This is an extraordinary black family… a black family that was enslaved to those who took land from the indigenous… one that was affected by the exchange of the indigenous for Africans in the West Indies. They were part of the tobacco industry which Simsbury is famous for, and affected by the railroad making its way through this town. Peter and Esther Jackson were God fearing people… they were land owners at a time when that was unusual for black Americans. But along with all of that, they had twelve members of their family who served in three conflicts that represent the creation of the nation we live in, establishing the freedoms we enjoy today… 6 of them dying at war. They did all of this from the shadows, scarcely known to anyone. No buildings named in their honor… no streets bearing their names as exists for their neighbors… no portraits presented with reverence nor monuments celebrating their contributions. Well, on June 19, 2025, we change all of that. We unveiled a monument, as well as a portrait of Esther Jackson in honor of the iconic American family of Peter and Esther Jackson of Simsbury, Connecticut.

I’d like to thank the late Mary Nason of the Simsbury Historical Society for her research in the 1990’s that led me on this journey. I’d like to thank the late Carol Laun of the Salmon Brook Historical Society, whose research and amazing collection of her notes became a resource to me. I’d like to thank Sarah Langdon, the archivist at the Salmon Brook Historical Society who was incredibly helpful and kind to me. I’d like to thank Mel Smith of the Connecticut State Library for his help in pointing me to the primary sources indicating the death of Peter Jackson. I’d like to thank Jane McAlpine, Ieke Scully, Barbara Strong and Tony Braz of the Simsbury Historical Society for their support and willingness to sit with this over-the-top genealogist who had a story to tell. I’d like to thank Town Manager, Marc Nelson, for the many things he has done in support, including helping us gain access to this amazing building. I’d like to thank Shannon Leary and Caroline Clement for all they’ve done to help me bring this story to the world. I’d like to thank Jay Eno of Simsbury Cemetery who has been an incredible partner. And finally, to all the donors from around the country, who helped me raise the $8,000 required to produce the monument we will unveil, you’ve given this town a gift, and I thank you.

Extracted information:
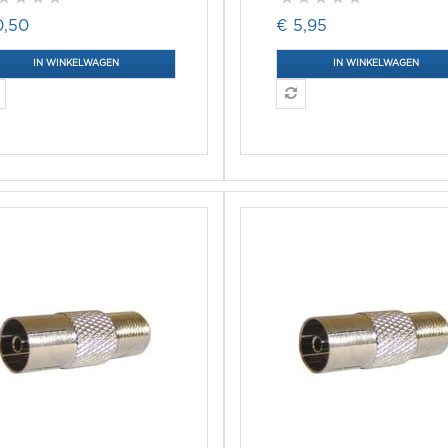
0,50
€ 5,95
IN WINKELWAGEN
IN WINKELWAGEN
* * *
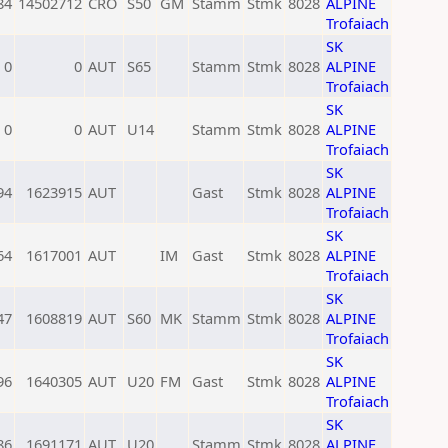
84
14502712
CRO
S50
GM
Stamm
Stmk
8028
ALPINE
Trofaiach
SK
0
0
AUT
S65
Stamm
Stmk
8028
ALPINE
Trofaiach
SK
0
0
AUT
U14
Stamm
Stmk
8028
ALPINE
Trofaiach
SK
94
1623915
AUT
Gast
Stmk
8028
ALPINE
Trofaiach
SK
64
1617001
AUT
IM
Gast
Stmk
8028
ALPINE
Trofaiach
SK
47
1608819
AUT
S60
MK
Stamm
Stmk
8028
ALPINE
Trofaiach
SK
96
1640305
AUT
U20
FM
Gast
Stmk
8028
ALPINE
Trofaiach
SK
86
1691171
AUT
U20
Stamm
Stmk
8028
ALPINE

Exercise set:
A: Do the following statements agree with the Jackson family text above? Answer yes or no for each, quoting the words of the text that decide it.
(i) Producing the monument required $8,000.
(ii) Six of the family members who served died at war.
(iii) Mary Nason did her research for the Salmon Brook Historical Society.
B: Using the Jackson family text above, answer each question on its own line, marked to match:
(i) On what date was the monument unveiled?
(ii) Who pointed to the primary sources indicating the death of Peter Jackson?
(iii) What position does Sarah Langdon hold?

Activity answers:
A:
(i) Yes: "helped me raise the $8,000 required to produce the monument we will unveil"
(ii) Yes: "6 of them dying at war"
(iii) No: "the late Mary Nason of the Simsbury Historical Society"

B:
(i) June 19, 2025
(ii) Mel Smith of the Connecticut State Library
(iii) Archivist at the Salmon Brook Historical Society